Supposez par exemple que je gravisse une montagne et que je me trouve à un moment donné dans une situation telle qu’un saut dangereux demeure ma seule chance de salut. Faute d’expérience antérieure, mes aptitudes à exécuter ce périlleux exercice n’apparaissent pas avec évidence; mais l’espoir et la confiance en moi-même me donnent la certitude que je ne manquerai pas mon but et communiquent à mes muscles la vigueur nécessaire pour accomplir ce qui, à défaut de ces émotions subjectives, eût été probablement impossible. Supposez au contraire que la peur et la méfiance l’emportent; ou supposez encore qu’ayant précisément lu l’Éthique de la croyance [de Clifford], je considère comme un péché d’agir sur une hypothèse qu’une expérience préalable n’a point validée – j’hésiterai alors si longtemps alors si longtemps qu’à la fin, épuisé et tremblant, je m’élancerai dans un moment de désespoir, manquerai mon élan et roulerai dans l’abîme.[1]

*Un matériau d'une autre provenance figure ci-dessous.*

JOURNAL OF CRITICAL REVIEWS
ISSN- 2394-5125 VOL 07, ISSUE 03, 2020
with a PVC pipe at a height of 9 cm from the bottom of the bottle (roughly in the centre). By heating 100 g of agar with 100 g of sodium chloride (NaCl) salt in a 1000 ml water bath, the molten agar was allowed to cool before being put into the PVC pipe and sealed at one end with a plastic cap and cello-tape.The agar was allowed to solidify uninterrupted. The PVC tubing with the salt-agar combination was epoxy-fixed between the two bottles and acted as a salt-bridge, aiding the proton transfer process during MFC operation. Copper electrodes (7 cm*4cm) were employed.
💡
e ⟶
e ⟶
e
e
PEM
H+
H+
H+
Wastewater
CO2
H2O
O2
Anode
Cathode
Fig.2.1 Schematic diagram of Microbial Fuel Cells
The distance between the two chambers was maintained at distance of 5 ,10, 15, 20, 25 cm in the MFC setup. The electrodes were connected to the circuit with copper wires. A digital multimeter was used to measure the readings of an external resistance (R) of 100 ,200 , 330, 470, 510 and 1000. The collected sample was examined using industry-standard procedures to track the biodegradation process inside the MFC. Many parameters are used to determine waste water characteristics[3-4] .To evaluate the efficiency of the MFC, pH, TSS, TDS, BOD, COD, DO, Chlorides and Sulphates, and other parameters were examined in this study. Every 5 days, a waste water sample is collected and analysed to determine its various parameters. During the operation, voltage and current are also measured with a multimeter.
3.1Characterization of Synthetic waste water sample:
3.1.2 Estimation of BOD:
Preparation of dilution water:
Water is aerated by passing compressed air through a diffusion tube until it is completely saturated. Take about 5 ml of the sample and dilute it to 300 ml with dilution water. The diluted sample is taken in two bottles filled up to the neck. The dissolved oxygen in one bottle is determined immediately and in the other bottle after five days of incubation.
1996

Si, dans une telle situation, je m’en remets au principe de Clifford énoncé précédent, alors, nous dit James, la seule possibilité, c’est de mourir lamentablement sur place, aucune évidence ne m’autorisant à réaliser avec succès le saut en question. Le principe de l’éthique de la croyance de Clifford est, on le constate, fort exigeant, voire impossible à réaliser dans bon nombre de cas. Je connais des amateurs de hockey, partisans du Canadien de Montréal qui, l’an dernier, espérait jusqu’à la dernière minute, que leur club favori fasse les éliminatoires. Peine perdue, aurait dit Clifford ! Espoir vain, car il ne reposerait sur aucune évidence suffisante. En fait, si l’on devait suivre la recommandation de Clifford, le monde s’écroulerait rapidement.

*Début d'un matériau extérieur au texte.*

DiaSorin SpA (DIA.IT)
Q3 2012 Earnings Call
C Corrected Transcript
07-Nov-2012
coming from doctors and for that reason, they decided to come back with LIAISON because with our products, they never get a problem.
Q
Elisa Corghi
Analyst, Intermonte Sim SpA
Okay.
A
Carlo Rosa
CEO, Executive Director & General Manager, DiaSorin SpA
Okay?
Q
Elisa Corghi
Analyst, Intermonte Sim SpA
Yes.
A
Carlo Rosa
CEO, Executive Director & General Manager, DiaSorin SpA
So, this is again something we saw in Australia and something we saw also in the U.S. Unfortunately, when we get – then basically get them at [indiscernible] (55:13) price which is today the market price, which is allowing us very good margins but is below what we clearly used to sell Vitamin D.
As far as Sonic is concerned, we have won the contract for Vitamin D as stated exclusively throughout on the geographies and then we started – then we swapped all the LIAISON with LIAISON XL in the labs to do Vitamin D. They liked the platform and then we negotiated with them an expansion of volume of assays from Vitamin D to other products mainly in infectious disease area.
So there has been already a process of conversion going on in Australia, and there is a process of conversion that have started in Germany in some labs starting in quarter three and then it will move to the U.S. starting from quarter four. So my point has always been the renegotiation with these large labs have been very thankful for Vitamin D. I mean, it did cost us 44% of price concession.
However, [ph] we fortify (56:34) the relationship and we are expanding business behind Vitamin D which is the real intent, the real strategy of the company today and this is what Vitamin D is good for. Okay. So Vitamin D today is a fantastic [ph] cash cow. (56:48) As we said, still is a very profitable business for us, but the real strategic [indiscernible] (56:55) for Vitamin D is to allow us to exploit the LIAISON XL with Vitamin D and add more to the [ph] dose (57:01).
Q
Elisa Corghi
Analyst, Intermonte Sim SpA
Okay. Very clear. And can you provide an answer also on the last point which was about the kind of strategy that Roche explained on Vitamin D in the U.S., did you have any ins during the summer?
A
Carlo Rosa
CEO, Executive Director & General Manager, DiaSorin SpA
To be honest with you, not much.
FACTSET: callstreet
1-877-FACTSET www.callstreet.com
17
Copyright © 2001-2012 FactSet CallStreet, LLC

Clifford ne fut pas le dernier à proposé son principe éthique de la croyance. Bertrand Russell proposa lui aussi un tel principe au tout début de ses Essais sceptiques : «… il n’est pas désirable d’admettre une proposition quand il n’y a aucune raison [ground] de supposer qu’elle est vraie. » Dans Pourquoi je ne suis pas chrétien (1959), Lord Russell énonce le même principe : « L’habitude de fonder les convictions sur des preuves [evidence], et de ne leur accorder de certitude que dans la mesure où elles sont garanties [warrants] par des preuves [evidence], guérirait, si elle devenait générale, la plupart des maux dont souffrent l’humanité. »

Encore, une fois, s’il fallait s’en tenir strictement à la proposition de Russell, l’humanité serait mise à mal. Par ailleurs, l’objection que l’on adresse à Russell ainsi qu’à Clifford, c’est que l’‘évidence’ de leur principe demeure insuffisante. Il s’agit, en somme, de vœux pieux, au demeurant purement subjectifs, ne reposant sur aucun fait.

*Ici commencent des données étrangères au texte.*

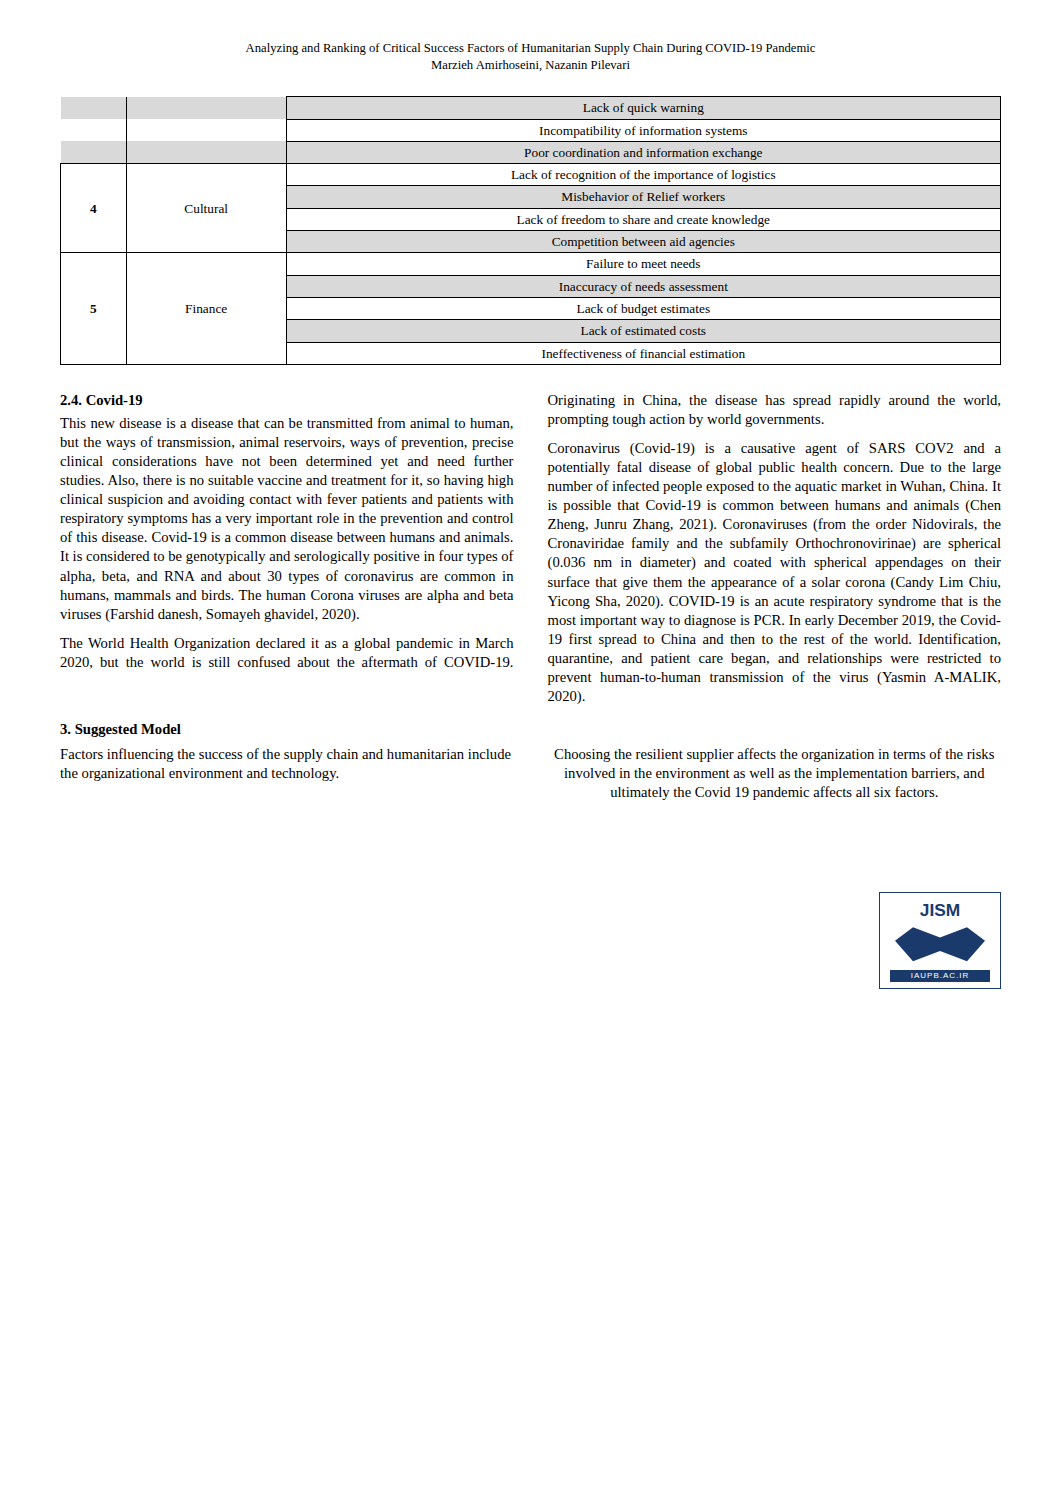Analyzing and Ranking of Critical Success Factors of Humanitarian Supply Chain During COVID-19 Pandemic
Marzieh Amirhoseini, Nazanin Pilevari
| | | Lack of quick warning |
| | | Incompatibility of information systems |
| | | Poor coordination and information exchange |
| 4 | Cultural | Lack of recognition of the importance of logistics |
| Misbehavior of Relief workers |
| Lack of freedom to share and create knowledge |
| Competition between aid agencies |
| 5 | Finance | Failure to meet needs |
| Inaccuracy of needs assessment |
| Lack of budget estimates |
| Lack of estimated costs |
| Ineffectiveness of financial estimation |
2.4. Covid-19
This new disease is a disease that can be transmitted from animal to human, but the ways of transmission, animal reservoirs, ways of prevention, precise clinical considerations have not been determined yet and need further studies. Also, there is no suitable vaccine and treatment for it, so having high clinical suspicion and avoiding contact with fever patients and patients with respiratory symptoms has a very important role in the prevention and control of this disease. Covid-19 is a common disease between humans and animals. It is considered to be genotypically and serologically positive in four types of alpha, beta, and RNA and about 30 types of coronavirus are common in humans, mammals and birds. The human Corona viruses are alpha and beta viruses (Farshid danesh, Somayeh ghavidel, 2020).
The World Health Organization declared it as a global pandemic in March 2020, but the world is still confused about the aftermath of COVID-19. Originating in China, the disease has spread rapidly around the world, prompting tough action by world governments.
Coronavirus (Covid-19) is a causative agent of SARS COV2 and a potentially fatal disease of global public health concern. Due to the large number of infected people exposed to the aquatic market in Wuhan, China. It is possible that Covid-19 is common between humans and animals (Chen Zheng, Junru Zhang, 2021). Coronaviruses (from the order Nidovirals, the Cronaviridae family and the subfamily Orthochronovirinae) are spherical (0.036 nm in diameter) and coated with spherical appendages on their surface that give them the appearance of a solar corona (Candy Lim Chiu, Yicong Sha, 2020). COVID-19 is an acute respiratory syndrome that is the most important way to diagnose is PCR. In early December 2019, the Covid-19 first spread to China and then to the rest of the world. Identification, quarantine, and patient care began, and relationships were restricted to prevent human-to-human transmission of the virus (Yasmin A-MALIK, 2020).
3. Suggested Model
Factors influencing the success of the supply chain and humanitarian include the organizational environment and technology.
Choosing the resilient supplier affects the organization in terms of the risks involved in the environment as well as the implementation barriers, and ultimately the Covid 19 pandemic affects all six factors.
JISM
IAUPB.AC.IR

Se pourrait-il que la lieutenant gouverneure, Julie Payette, soit tombée dans le piège ouvert par Clifford et Russell ? Posé la question, c’est y répondre. On ne peut que lui proposer de lire impérativement La volonté de croire de William James.[2]




[1] William James, La volonté de croire, Paris, Les empêcheurs de tourner en rond, 2005, p. 118.
[2] Pour aller plus loin, j’invite le lecteur à lire mon essai Du fiabilisme. La garantie métaphysique de la foi, Connaissances et Savoirs, 2017.